Executable memory: some apps that work on RH9 don't on FC1

Mon Nov 17 20:32:22 UTC 2003

> I just built a machine with the latest Fedora and tried to build Axiom.
> Axiom depends on GCL, Gnu Common Lisp. It appears that all of the 
> lisps are broken under the new memory model.
> 
> Can you give me some pointers to any documentation or source code in
> Fedora that might give me a clue about how to fix this? I understand
> there might be a compiler switch but haven't found any documentation.

Unfortunately I don't think we've succeeded in getting proper documentation
up to date in step with the implementation of the features.  I have written
this explanation up a couple of times, but AFAIK there is no good place to
look for it.  Documentation volunteers take note! :-)

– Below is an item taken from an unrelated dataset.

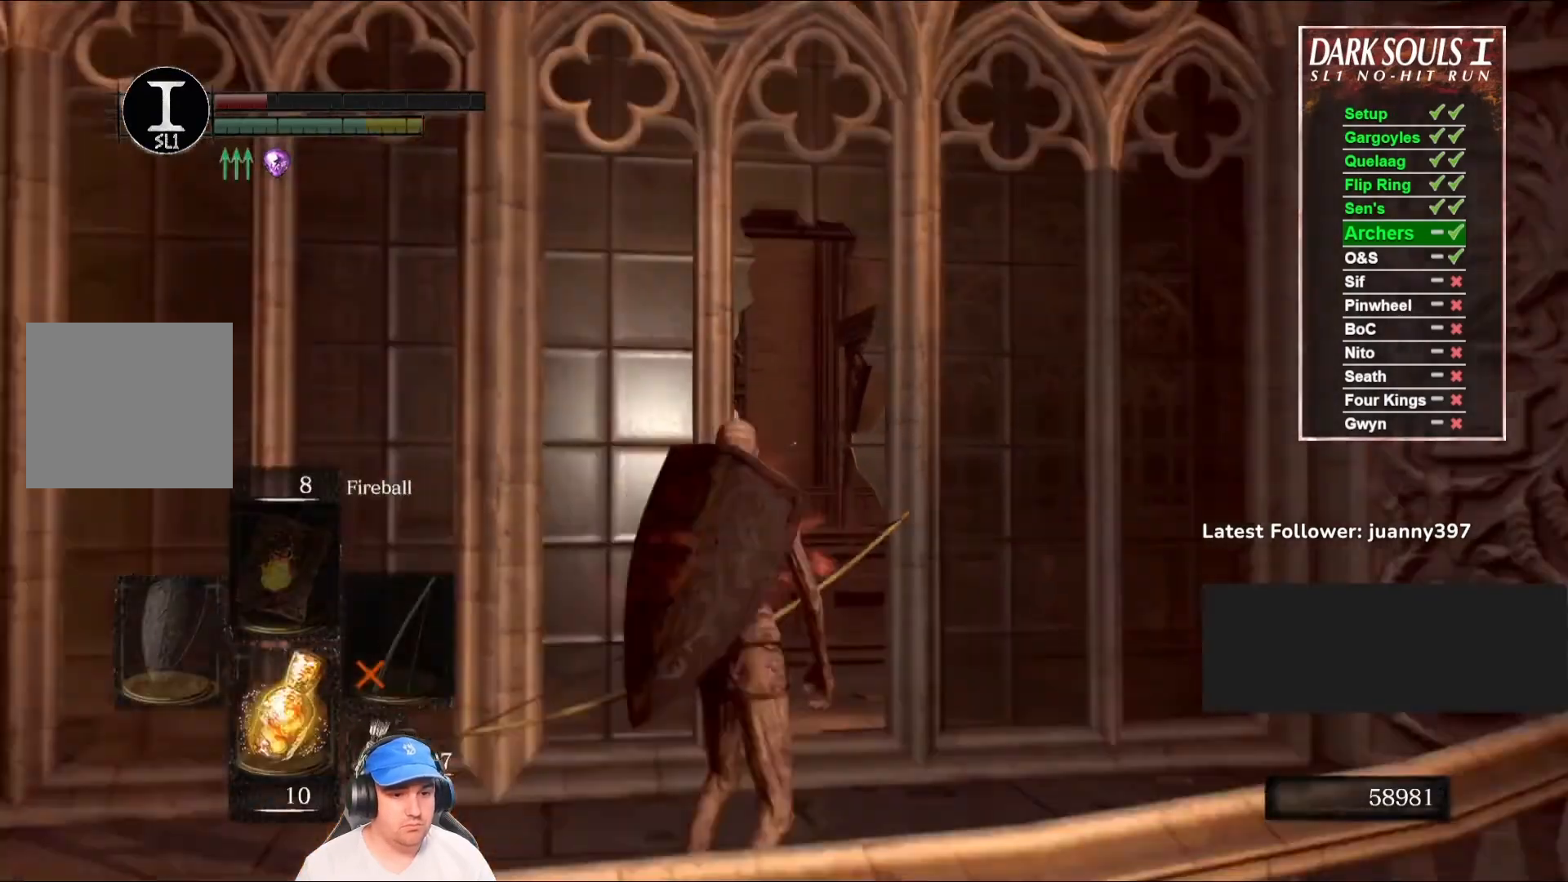
{"buttons": ["B"], "left_stick": "up", "right_stick": "center", "events": [[133, "right_stick", "down"], [200, "left_stick", "up"], [267, "B", "down"], [333, "right_stick", "center"]]}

The important changes have to do with what memory will be executable
(i.e. have the PROT_EXEC bit set on those pages).  If you have an issue
with memory layout that changed, other than the question of executability,
then you almost surely have a bug in your application or have uncovered one
in the system.  I'd be glad to help you understand which of those it is and
how to fix it.  There is at least one known issue of this nature (brk
address).  Please try to determine if nonexecutability alone is what's
breaking you, and if not, please post the details of your problem so we can
determine what different problem there might be.

The status quo ante was that the stack was executable, and the brk area
(used by malloc for small allocations) was executable, and on x86 pages
with PROT_READ set but PROT_EXEC did not have any enforcement of
nonexecutability anyway.  All of these things are either just as they were
before, or different now, on a per-process granularity (changed by exec calls).

System-wide, you can disable the exec-shield functionality with:

	echo 0 > /proc/sys/kernel/exec-shield

If that doesn't make your binaries work, then you probably have a different
problem.  If it does, then the system-wide switch is a stop-gap you can use
while getting your binaries fixed.  We have also overloaded the inherited
"personality" setting so you can disable it per-process:

	setarch i386 foobar

That runs "foobar" with the "personality" bits set such that exec-shield is
disabled for that process and its children (unless one of them uses setarch
or is setuid or somesuch).  Again, if that doesn't make your binaries work,
then you probably have a different problem.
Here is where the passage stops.